Unlike Jerry Maguire, as sellers this should be a well-placed, tactical question, not a desperate statement being screamed into a phone to save our last client. Now granted, in the movie Tom Cruise wasn’t really asking a question at all but trying to appease his quirky client. For sales professionals, in the qualifying phase of the sales cycle, “Show me the money” is a critical question and translates into “Do you have the budget for this solution?” Unfortunately, questions about the budget seem to be among the most difficult to ask but they are essential if we are going to work efficiently and bring value to our prospects.
No one has time to waste
One of the things sales professionals and prospects have in common is neither of us has any time to waste. Therefore, we can and should ask, as early in the process as possible, some form/variation of the question “What have you budgeted for this solution”?
You’d be surprised when you ask the question with sincerity and confidence how often they will actually talk openly about their budget. To be sure, some people can’t share this because they simply don’t have a budget yet. Still others won’t be willing to share this with you based on their belief that doing so simply isn’t in their best interest.
Why buyers don’t like to share information
If the buyer hasn’t yet defined a budget, we can still have a productive conversation, but we’ll save that line of questioning for another blog. For now, let’s talk about those reluctant buyers who believe that sharing this information will somehow come back to haunt them. In this case, we must retrain the buyer as to why it is in their best interests to answer this question as honestly and specifically as possible.

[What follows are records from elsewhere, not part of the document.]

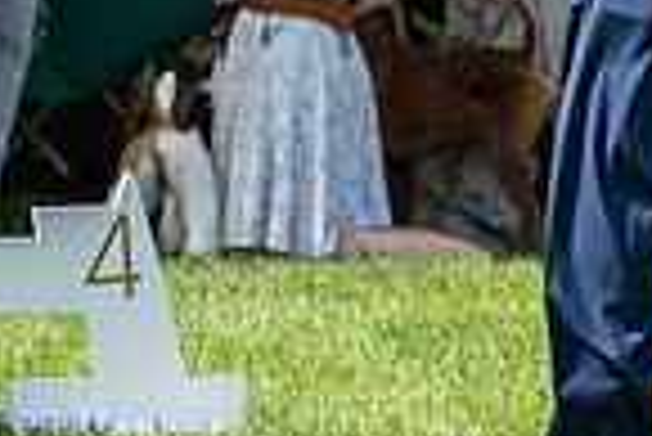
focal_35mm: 430
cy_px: 43
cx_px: 940
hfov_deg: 4.8
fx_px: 7795
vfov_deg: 3.2
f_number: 4
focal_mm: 99
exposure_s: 1/2000
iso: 800
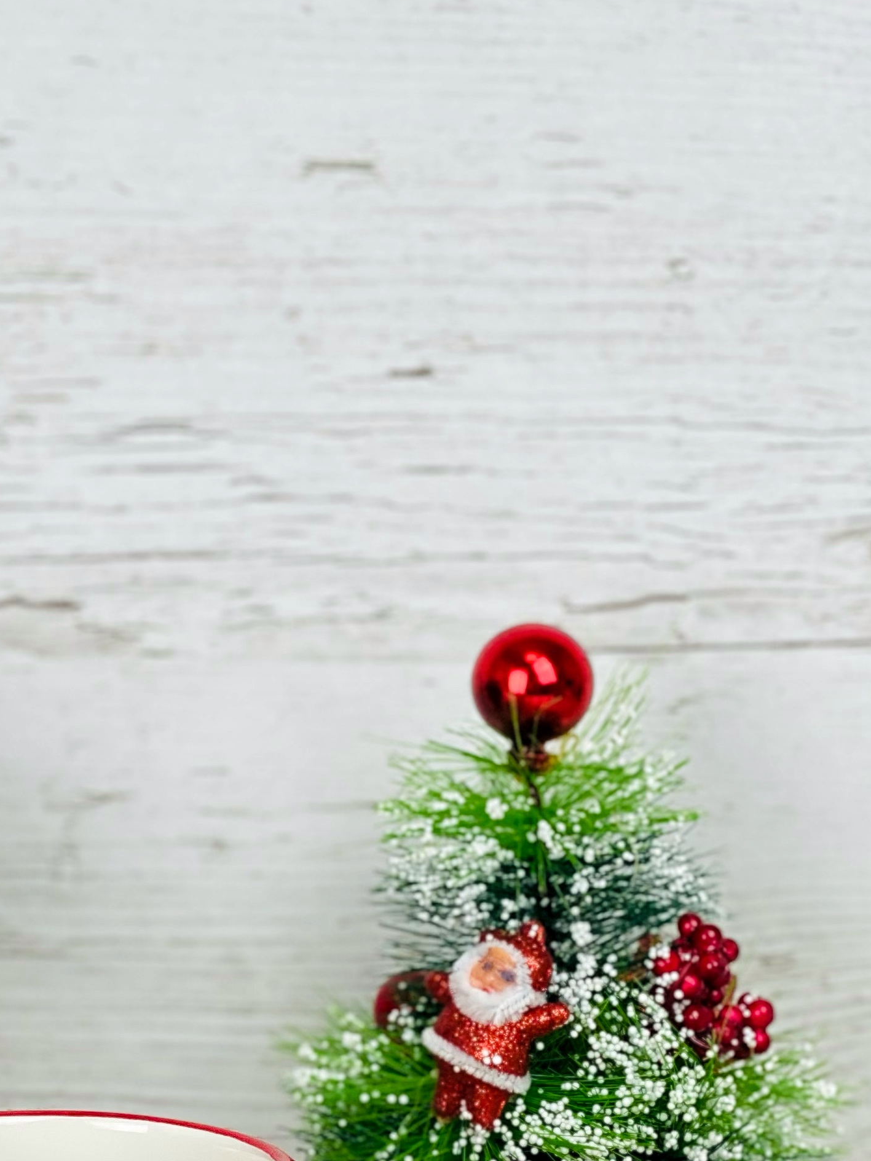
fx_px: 3724
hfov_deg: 13.2
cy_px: 876
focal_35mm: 111
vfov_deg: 17.6
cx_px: 1
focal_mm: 6
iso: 20
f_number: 2
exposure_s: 1/141
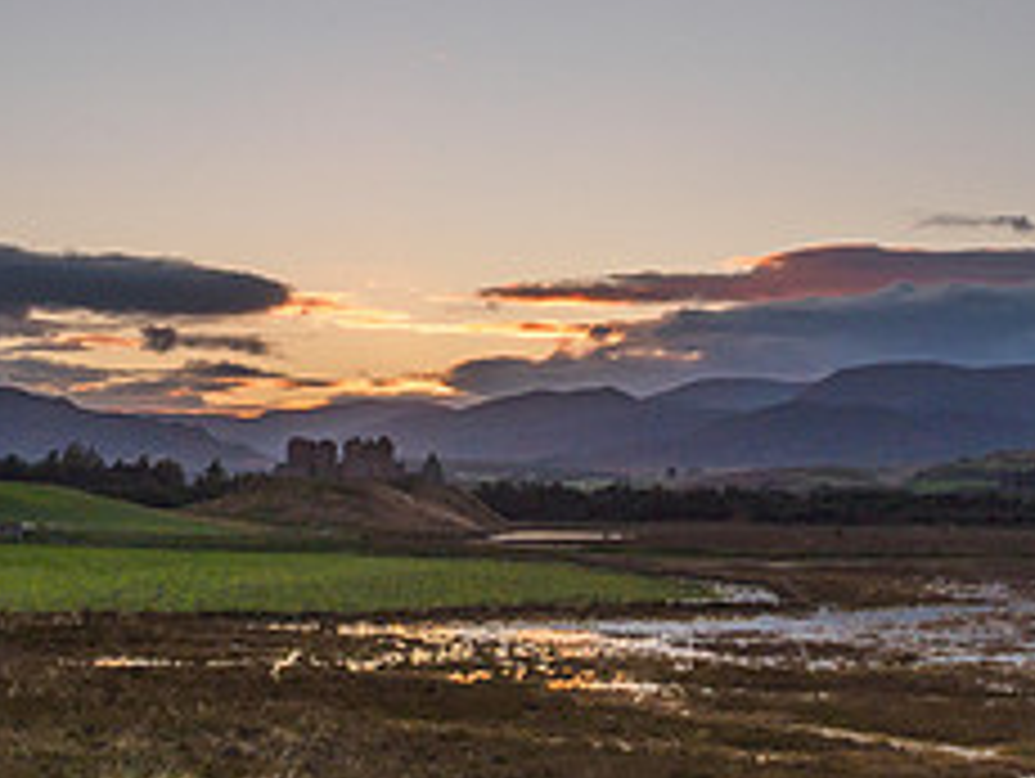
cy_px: -175
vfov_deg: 18.8
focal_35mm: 74
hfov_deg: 26.2
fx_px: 2215
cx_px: 385
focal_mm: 12
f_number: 7.1
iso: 200
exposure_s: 1/60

To illustrate this point, let’s take a moment to think like buyers. I suspect that most people reading this have purchased a home at some point. If you think back on that experience, didn’t your real estate broker ask very early on about your budget for a new home? What do you suppose happens if we refuse to share this with our agent? Right, probably won’t be seeing many houses.
In reality, we owe it to the customer to understand their budget BEFORE we begin offering alternatives. We shouldn’t waste their time and cannot afford to waste our own. Since many, if not most of our prospects have themselves been home buyers, perhaps the most effective way to address their concern is to invoke that very experience and relate your questions back to their experience buying a home.
When buying other things, many people don’t realize that telling us their budget isn’t affecting what we charge for a solution but it is affecting what solution we bring forward for their consideration. However, even the novice home buyer knows how important it is to share this information. If the budget is adequate to cover the cost of an alternative that brings greater value to the customer, that’s what we should bring forward, even if it’s at the top end of their budget. If it isn’t, then we are bound to bring forward an alternative that delivers the greatest value within their budget constraints. These could, depending on the budget, be very different alternatives. Regardless, asking meaningful questions about their budget helps ensure we’re only bringing alternatives to the table that have the greatest impact on our prospects’ business and/or personal success while falling in line with what they are willing to invest.
By approaching the conversation with our buyers this way, they are able to see the logic of our budget questions and recognize that we are working in their best interest. They see that we don’t want to come back with a solution that is far beyond what they’d ever consider. At that point, I’ve found over all the years I’ve been selling that the guard gets lowered and the information starts to flow, resulting in better qualified opportunities and less wasted time for me and my buyers.